▶ ASSIGNMENT
The data below should be repeated exactly and in full.

▶ ENTRIES SHOWN
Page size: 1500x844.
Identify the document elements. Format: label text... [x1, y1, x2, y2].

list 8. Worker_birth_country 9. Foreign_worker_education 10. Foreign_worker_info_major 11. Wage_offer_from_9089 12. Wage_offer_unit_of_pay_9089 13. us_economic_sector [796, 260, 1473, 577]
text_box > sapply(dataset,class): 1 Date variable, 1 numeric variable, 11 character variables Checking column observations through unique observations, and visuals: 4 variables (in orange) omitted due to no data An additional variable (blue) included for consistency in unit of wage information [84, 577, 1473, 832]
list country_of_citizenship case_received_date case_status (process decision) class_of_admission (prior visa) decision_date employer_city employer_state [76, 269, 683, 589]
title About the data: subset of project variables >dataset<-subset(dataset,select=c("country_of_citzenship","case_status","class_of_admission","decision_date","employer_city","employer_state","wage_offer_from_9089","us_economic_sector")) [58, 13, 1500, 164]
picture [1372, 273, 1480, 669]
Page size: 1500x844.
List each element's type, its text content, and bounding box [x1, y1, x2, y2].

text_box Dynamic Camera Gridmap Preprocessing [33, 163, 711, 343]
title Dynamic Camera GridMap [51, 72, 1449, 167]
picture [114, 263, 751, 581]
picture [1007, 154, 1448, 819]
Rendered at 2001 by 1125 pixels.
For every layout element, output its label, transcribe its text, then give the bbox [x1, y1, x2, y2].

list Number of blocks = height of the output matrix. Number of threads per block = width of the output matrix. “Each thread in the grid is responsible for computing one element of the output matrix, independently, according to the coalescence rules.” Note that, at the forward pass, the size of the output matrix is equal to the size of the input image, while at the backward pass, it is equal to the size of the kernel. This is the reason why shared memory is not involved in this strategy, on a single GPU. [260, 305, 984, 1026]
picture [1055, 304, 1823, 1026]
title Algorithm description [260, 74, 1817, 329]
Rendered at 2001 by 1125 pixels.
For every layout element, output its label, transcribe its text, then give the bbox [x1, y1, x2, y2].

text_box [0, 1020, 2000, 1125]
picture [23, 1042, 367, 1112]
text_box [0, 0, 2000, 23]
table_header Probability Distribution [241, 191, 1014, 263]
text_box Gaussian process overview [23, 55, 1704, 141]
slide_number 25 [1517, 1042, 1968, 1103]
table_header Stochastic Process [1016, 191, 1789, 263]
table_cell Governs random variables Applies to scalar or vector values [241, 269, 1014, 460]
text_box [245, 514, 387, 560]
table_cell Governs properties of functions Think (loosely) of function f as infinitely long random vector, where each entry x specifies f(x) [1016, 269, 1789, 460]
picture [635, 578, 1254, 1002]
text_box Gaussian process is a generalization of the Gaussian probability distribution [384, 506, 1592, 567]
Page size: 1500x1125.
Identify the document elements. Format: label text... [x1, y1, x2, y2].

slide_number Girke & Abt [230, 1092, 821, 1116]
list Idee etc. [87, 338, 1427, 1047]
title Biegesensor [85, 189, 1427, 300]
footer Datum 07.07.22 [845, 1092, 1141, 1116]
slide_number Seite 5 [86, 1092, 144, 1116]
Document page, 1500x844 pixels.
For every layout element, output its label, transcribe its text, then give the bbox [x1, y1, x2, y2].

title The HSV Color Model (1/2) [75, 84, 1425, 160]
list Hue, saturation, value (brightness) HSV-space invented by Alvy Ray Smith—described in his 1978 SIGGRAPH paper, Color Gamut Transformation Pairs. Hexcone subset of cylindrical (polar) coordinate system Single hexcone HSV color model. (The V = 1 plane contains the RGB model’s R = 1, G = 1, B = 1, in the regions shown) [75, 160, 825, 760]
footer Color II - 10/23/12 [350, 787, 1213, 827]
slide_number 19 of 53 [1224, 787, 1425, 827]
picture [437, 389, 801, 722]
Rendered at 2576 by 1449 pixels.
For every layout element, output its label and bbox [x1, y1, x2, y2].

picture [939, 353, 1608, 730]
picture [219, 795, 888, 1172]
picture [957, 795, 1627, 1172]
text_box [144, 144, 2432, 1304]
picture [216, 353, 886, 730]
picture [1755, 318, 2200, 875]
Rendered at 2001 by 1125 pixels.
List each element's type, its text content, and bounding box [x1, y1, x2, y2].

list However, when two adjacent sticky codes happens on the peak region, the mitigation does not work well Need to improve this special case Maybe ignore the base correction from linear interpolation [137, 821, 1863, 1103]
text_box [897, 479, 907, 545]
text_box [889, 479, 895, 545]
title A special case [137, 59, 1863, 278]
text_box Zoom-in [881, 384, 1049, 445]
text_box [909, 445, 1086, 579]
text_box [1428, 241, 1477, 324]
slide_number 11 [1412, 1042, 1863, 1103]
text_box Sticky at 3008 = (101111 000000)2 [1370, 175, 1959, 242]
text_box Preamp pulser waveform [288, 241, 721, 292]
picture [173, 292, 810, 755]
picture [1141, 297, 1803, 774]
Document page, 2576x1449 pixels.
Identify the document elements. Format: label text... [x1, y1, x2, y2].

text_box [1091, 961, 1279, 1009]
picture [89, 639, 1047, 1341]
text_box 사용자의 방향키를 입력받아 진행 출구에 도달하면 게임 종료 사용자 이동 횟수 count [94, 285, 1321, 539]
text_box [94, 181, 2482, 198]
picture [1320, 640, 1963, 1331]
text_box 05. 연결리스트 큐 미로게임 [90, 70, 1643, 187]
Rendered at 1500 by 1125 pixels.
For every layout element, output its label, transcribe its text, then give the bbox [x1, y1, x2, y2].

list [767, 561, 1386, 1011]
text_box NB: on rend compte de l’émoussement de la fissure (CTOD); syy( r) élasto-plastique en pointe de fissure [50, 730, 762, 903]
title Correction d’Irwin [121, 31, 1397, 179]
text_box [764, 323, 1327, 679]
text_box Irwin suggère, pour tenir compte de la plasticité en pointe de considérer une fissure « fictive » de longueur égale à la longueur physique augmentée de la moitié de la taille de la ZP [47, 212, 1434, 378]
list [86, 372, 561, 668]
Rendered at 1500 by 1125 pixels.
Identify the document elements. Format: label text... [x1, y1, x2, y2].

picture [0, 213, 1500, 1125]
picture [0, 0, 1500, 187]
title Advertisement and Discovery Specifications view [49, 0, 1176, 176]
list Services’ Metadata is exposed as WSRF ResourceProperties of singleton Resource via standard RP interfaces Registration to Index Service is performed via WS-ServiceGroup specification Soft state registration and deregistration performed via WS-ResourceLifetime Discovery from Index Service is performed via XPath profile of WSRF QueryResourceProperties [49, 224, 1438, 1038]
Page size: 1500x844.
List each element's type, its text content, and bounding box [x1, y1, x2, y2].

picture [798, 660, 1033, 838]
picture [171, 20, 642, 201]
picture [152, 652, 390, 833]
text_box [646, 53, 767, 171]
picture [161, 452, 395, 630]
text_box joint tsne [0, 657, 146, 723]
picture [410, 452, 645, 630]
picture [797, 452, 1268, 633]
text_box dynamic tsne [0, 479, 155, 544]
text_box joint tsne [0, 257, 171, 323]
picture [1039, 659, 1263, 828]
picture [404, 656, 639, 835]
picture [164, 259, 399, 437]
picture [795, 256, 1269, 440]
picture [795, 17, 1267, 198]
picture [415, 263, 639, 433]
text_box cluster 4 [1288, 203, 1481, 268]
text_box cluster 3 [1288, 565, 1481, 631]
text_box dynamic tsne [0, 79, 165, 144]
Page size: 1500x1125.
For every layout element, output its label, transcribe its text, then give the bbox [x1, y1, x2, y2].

▶ SOLUTION TO THIS EXERCISE
Page size: 1500x844.
Identify the document elements. Format: label text... [x1, y1, x2, y2].

list 8. Worker_birth_country 9. Foreign_worker_education 10. Foreign_worker_info_major 11. Wage_offer_from_9089 12. Wage_offer_unit_of_pay_9089 13. us_economic_sector [796, 260, 1473, 577]
text_box > sapply(dataset,class): 1 Date variable, 1 numeric variable, 11 character variables Checking column observations through unique observations, and visuals: 4 variables (in orange) omitted due to no data An additional variable (blue) included for consistency in unit of wage information [84, 577, 1473, 832]
list country_of_citizenship case_received_date case_status (process decision) class_of_admission (prior visa) decision_date employer_city employer_state [76, 269, 683, 589]
title About the data: subset of project variables >dataset<-subset(dataset,select=c("country_of_citzenship","case_status","class_of_admission","decision_date","employer_city","employer_state","wage_offer_from_9089","us_economic_sector")) [58, 13, 1500, 164]
picture [1372, 273, 1480, 669]
Page size: 1500x844.
List each element's type, its text content, and bounding box [x1, y1, x2, y2].

text_box Dynamic Camera Gridmap Preprocessing [33, 163, 711, 343]
title Dynamic Camera GridMap [51, 72, 1449, 167]
picture [114, 263, 751, 581]
picture [1007, 154, 1448, 819]
Rendered at 2001 by 1125 pixels.
For every layout element, output its label, transcribe its text, then give the bbox [x1, y1, x2, y2].

list Number of blocks = height of the output matrix. Number of threads per block = width of the output matrix. “Each thread in the grid is responsible for computing one element of the output matrix, independently, according to the coalescence rules.” Note that, at the forward pass, the size of the output matrix is equal to the size of the input image, while at the backward pass, it is equal to the size of the kernel. This is the reason why shared memory is not involved in this strategy, on a single GPU. [260, 305, 984, 1026]
picture [1055, 304, 1823, 1026]
title Algorithm description [260, 74, 1817, 329]
Rendered at 2001 by 1125 pixels.
For every layout element, output its label, transcribe its text, then give the bbox [x1, y1, x2, y2].

text_box [0, 1020, 2000, 1125]
picture [23, 1042, 367, 1112]
text_box [0, 0, 2000, 23]
table_header Probability Distribution [241, 191, 1014, 263]
text_box Gaussian process overview [23, 55, 1704, 141]
slide_number 25 [1517, 1042, 1968, 1103]
table_header Stochastic Process [1016, 191, 1789, 263]
table_cell Governs random variables Applies to scalar or vector values [241, 269, 1014, 460]
text_box [245, 514, 387, 560]
table_cell Governs properties of functions Think (loosely) of function f as infinitely long random vector, where each entry x specifies f(x) [1016, 269, 1789, 460]
picture [635, 578, 1254, 1002]
text_box Gaussian process is a generalization of the Gaussian probability distribution [384, 506, 1592, 567]
Page size: 1500x1125.
Identify the document elements. Format: label text... [x1, y1, x2, y2].

slide_number Girke & Abt [230, 1092, 821, 1116]
list Idee etc. [87, 338, 1427, 1047]
title Biegesensor [85, 189, 1427, 300]
footer Datum 07.07.22 [845, 1092, 1141, 1116]
slide_number Seite 5 [86, 1092, 144, 1116]
Document page, 1500x844 pixels.
For every layout element, output its label, transcribe its text, then give the bbox [x1, y1, x2, y2].

title The HSV Color Model (1/2) [75, 84, 1425, 160]
list Hue, saturation, value (brightness) HSV-space invented by Alvy Ray Smith—described in his 1978 SIGGRAPH paper, Color Gamut Transformation Pairs. Hexcone subset of cylindrical (polar) coordinate system Single hexcone HSV color model. (The V = 1 plane contains the RGB model’s R = 1, G = 1, B = 1, in the regions shown) [75, 160, 825, 760]
footer Color II - 10/23/12 [350, 787, 1213, 827]
slide_number 19 of 53 [1224, 787, 1425, 827]
picture [437, 389, 801, 722]
Rendered at 2576 by 1449 pixels.
For every layout element, output its label and bbox [x1, y1, x2, y2].

picture [939, 353, 1608, 730]
picture [219, 795, 888, 1172]
picture [957, 795, 1627, 1172]
text_box [144, 144, 2432, 1304]
picture [216, 353, 886, 730]
picture [1755, 318, 2200, 875]
Rendered at 2001 by 1125 pixels.
List each element's type, its text content, and bounding box [x1, y1, x2, y2].

list However, when two adjacent sticky codes happens on the peak region, the mitigation does not work well Need to improve this special case Maybe ignore the base correction from linear interpolation [137, 821, 1863, 1103]
text_box [897, 479, 907, 545]
text_box [889, 479, 895, 545]
title A special case [137, 59, 1863, 278]
text_box Zoom-in [881, 384, 1049, 445]
text_box [909, 445, 1086, 579]
text_box [1428, 241, 1477, 324]
slide_number 11 [1412, 1042, 1863, 1103]
text_box Sticky at 3008 = (101111 000000)2 [1370, 175, 1959, 242]
text_box Preamp pulser waveform [288, 241, 721, 292]
picture [173, 292, 810, 755]
picture [1141, 297, 1803, 774]
Document page, 2576x1449 pixels.
Identify the document elements. Format: label text... [x1, y1, x2, y2].

text_box [1091, 961, 1279, 1009]
picture [89, 639, 1047, 1341]
text_box 사용자의 방향키를 입력받아 진행 출구에 도달하면 게임 종료 사용자 이동 횟수 count [94, 285, 1321, 539]
text_box [94, 181, 2482, 198]
picture [1320, 640, 1963, 1331]
text_box 05. 연결리스트 큐 미로게임 [90, 70, 1643, 187]
Rendered at 1500 by 1125 pixels.
For every layout element, output its label, transcribe its text, then give the bbox [x1, y1, x2, y2].

list [767, 561, 1386, 1011]
text_box NB: on rend compte de l’émoussement de la fissure (CTOD); syy( r) élasto-plastique en pointe de fissure [50, 730, 762, 903]
title Correction d’Irwin [121, 31, 1397, 179]
text_box [764, 323, 1327, 679]
text_box Irwin suggère, pour tenir compte de la plasticité en pointe de considérer une fissure « fictive » de longueur égale à la longueur physique augmentée de la moitié de la taille de la ZP [47, 212, 1434, 378]
list [86, 372, 561, 668]
Rendered at 1500 by 1125 pixels.
Identify the document elements. Format: label text... [x1, y1, x2, y2].

picture [0, 213, 1500, 1125]
picture [0, 0, 1500, 187]
title Advertisement and Discovery Specifications view [49, 0, 1176, 176]
list Services’ Metadata is exposed as WSRF ResourceProperties of singleton Resource via standard RP interfaces Registration to Index Service is performed via WS-ServiceGroup specification Soft state registration and deregistration performed via WS-ResourceLifetime Discovery from Index Service is performed via XPath profile of WSRF QueryResourceProperties [49, 224, 1438, 1038]
Page size: 1500x844.
List each element's type, its text content, and bounding box [x1, y1, x2, y2].

picture [798, 660, 1033, 838]
picture [171, 20, 642, 201]
picture [152, 652, 390, 833]
text_box [646, 53, 767, 171]
picture [161, 452, 395, 630]
text_box joint tsne [0, 657, 146, 723]
picture [410, 452, 645, 630]
picture [797, 452, 1268, 633]
text_box dynamic tsne [0, 479, 155, 544]
text_box joint tsne [0, 257, 171, 323]
picture [1039, 659, 1263, 828]
picture [404, 656, 639, 835]
picture [164, 259, 399, 437]
picture [795, 256, 1269, 440]
picture [795, 17, 1267, 198]
picture [415, 263, 639, 433]
text_box cluster 4 [1288, 203, 1481, 268]
text_box cluster 3 [1288, 565, 1481, 631]
text_box dynamic tsne [0, 79, 165, 144]
Page size: 1500x1125.
For every layout element, output its label, transcribe its text, then give the bbox [x1, y1, x2, y2].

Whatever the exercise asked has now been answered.